ECLI:NL:CRVB:2022:1216
Centrale Raad van Beroep
- Hoger beroep
- Rechtspraak.nl
Afwijzing aanvraag bijzondere bijstand voor kosten van rechtsbijstand en griffierecht
In deze zaak heeft de Centrale Raad van Beroep op 24 mei 2022 uitspraak gedaan in hoger beroep tegen de afwijzing van een aanvraag om bijzondere bijstand voor de kosten van rechtsbijstand en griffierecht. De aanvraag was ingediend op 5 september 2019 door de gemachtigde van appellante, maar werd door het college van burgemeester en wethouders van Rotterdam afgewezen op 10 oktober 2019, en deze afwijzing werd gehandhaafd bij een besluit van 25 februari 2020. De reden voor de afwijzing was dat de aanvraag te laat was ingediend, aangezien de Beleidsregels bijzondere bijstand Rotterdam 2019 vereisen dat nota's niet ouder dan drie maanden mogen zijn. De rechtbank Rotterdam heeft in haar uitspraak van 22 oktober 2020 bevestigd dat de aanvraag terecht was afgewezen, en appellante ging in hoger beroep.

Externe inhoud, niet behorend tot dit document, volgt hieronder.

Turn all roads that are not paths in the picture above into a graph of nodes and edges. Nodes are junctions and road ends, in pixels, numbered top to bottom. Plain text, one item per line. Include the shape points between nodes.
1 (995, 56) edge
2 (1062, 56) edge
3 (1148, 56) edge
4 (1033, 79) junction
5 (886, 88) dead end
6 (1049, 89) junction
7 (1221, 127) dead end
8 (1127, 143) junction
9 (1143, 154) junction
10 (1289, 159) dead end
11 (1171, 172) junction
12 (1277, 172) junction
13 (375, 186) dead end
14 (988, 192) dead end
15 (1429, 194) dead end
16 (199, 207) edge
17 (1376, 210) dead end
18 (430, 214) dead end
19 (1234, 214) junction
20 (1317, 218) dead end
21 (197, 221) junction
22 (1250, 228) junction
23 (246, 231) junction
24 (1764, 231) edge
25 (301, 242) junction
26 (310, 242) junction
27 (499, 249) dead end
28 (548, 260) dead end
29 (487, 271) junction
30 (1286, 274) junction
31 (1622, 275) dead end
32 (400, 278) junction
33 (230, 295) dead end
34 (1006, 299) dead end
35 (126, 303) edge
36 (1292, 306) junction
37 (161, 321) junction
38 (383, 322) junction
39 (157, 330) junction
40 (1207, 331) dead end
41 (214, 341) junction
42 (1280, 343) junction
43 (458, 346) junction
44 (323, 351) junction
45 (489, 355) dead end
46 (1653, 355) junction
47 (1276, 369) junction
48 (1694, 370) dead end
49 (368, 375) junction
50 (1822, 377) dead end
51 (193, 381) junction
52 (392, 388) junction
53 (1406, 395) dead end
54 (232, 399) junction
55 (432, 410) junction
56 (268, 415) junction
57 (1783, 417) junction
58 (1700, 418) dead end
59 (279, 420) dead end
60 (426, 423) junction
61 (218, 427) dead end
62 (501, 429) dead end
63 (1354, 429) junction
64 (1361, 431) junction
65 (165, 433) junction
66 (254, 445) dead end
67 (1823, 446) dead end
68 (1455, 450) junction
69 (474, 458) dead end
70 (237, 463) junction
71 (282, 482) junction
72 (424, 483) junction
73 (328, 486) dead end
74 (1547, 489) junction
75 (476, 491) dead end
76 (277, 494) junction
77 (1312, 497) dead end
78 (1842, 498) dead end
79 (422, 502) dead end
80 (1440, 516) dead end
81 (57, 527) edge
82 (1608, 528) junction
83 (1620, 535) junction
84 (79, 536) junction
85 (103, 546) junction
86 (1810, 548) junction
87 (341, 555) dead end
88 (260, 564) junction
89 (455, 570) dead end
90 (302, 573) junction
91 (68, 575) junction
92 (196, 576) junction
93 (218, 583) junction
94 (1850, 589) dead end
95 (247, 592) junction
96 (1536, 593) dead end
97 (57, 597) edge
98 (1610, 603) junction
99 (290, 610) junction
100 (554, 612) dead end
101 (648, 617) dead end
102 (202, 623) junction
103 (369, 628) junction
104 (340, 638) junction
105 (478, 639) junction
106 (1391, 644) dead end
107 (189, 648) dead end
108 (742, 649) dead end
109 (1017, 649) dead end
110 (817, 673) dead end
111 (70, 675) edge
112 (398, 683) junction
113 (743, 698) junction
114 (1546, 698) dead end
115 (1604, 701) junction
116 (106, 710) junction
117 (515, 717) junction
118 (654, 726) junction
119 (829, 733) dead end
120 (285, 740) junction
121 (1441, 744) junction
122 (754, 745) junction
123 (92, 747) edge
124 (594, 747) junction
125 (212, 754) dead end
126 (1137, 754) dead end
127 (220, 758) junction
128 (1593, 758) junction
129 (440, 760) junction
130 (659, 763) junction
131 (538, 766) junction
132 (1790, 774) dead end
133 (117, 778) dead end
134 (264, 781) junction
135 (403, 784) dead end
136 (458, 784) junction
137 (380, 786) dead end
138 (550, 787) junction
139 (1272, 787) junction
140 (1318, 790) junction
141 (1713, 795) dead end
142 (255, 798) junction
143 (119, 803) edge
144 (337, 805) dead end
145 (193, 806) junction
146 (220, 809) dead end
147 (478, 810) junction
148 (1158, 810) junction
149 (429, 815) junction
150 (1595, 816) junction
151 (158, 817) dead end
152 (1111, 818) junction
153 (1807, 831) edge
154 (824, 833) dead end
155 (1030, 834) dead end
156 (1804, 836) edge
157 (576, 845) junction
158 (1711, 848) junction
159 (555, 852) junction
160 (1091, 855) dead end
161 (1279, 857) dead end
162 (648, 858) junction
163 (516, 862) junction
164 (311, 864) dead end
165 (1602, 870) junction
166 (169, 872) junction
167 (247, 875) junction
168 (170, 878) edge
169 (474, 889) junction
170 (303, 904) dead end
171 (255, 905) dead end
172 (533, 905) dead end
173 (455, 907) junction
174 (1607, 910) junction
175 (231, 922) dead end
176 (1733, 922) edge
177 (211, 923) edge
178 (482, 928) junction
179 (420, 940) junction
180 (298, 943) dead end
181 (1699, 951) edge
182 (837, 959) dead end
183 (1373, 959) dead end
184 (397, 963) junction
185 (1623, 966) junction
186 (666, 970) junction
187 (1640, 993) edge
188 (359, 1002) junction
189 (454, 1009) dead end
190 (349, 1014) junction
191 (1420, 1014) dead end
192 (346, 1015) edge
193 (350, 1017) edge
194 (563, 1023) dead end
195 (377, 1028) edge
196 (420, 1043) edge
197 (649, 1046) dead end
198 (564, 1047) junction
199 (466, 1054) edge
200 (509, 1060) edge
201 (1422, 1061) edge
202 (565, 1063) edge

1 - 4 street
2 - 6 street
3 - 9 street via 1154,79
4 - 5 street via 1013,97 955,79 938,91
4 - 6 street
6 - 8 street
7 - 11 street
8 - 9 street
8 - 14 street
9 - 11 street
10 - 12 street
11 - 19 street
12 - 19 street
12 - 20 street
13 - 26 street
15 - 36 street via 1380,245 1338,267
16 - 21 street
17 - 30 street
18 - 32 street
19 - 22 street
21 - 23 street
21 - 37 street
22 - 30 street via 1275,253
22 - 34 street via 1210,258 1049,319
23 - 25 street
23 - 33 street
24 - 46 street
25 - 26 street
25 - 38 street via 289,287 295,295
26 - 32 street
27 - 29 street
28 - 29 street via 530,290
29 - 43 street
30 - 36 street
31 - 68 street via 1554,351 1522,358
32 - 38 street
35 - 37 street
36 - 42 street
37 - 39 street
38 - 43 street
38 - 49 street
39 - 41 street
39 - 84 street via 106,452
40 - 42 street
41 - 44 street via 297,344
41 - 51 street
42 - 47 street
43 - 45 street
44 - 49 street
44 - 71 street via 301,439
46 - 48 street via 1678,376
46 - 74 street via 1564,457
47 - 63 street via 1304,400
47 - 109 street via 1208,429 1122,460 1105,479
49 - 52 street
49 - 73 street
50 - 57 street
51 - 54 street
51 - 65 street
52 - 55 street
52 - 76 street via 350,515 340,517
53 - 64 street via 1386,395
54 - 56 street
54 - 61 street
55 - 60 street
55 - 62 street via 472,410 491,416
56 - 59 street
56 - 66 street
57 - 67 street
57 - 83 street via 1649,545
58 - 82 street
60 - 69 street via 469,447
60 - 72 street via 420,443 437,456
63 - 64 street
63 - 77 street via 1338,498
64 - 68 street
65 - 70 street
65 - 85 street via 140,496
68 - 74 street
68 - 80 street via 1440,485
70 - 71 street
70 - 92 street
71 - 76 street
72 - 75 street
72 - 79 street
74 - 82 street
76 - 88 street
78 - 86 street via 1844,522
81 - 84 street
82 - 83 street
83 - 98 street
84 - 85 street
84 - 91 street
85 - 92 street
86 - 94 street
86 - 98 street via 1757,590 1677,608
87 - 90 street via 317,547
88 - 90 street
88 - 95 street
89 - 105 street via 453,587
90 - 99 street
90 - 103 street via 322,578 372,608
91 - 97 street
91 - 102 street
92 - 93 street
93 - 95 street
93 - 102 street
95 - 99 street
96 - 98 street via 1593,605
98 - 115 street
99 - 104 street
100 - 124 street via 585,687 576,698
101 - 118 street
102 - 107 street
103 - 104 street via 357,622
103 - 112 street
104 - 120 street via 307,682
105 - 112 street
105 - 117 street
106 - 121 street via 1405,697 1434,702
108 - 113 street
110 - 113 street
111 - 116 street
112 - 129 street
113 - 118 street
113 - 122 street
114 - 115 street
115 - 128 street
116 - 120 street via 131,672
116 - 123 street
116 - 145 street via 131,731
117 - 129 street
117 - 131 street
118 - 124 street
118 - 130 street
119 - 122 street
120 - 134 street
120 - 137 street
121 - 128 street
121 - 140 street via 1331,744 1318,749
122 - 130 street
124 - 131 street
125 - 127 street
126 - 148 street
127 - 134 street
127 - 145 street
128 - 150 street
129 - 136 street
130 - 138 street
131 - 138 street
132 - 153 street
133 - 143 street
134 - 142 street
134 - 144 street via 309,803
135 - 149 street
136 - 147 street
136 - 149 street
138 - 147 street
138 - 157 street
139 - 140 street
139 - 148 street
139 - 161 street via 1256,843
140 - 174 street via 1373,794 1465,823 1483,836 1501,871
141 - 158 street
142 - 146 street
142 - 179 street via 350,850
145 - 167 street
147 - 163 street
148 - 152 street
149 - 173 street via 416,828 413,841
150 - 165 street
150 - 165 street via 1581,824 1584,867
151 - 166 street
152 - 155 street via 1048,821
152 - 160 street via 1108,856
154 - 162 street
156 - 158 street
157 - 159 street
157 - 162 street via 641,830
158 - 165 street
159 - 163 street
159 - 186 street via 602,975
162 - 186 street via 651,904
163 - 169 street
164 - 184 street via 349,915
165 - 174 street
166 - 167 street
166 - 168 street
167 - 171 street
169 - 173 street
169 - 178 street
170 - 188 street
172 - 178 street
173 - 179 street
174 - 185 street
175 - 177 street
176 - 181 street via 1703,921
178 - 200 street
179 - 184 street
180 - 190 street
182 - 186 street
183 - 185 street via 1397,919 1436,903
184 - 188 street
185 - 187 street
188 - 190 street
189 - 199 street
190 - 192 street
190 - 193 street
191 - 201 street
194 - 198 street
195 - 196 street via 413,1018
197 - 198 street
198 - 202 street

Appellante voerde in hoger beroep aan dat haar moeilijke omstandigheden, waaronder psychische en lichamelijke klachten als gevolg van een echtscheiding, aanleiding zouden moeten zijn om met terugwerkende kracht bijstand te verlenen. De Centrale Raad van Beroep oordeelde echter dat de door appellante aangevoerde omstandigheden niet als bijzondere omstandigheden konden worden aangemerkt. De Raad stelde vast dat appellante in deze periode bijstand had van een advocaat, die ook de aanvraag had ingediend. Hierdoor kon niet worden geconcludeerd dat appellante geen hulp van anderen had kunnen krijgen.
De Centrale Raad bevestigde de uitspraak van de rechtbank en oordeelde dat het hoger beroep niet slaagde. De afwijzing van de aanvraag om bijzondere bijstand bleef dus in stand, en er was geen aanleiding voor een veroordeling in de proceskosten. De uitspraak werd openbaar uitgesproken, en het proces-verbaal werd ondertekend door de griffier en het lid van de enkelvoudige kamer.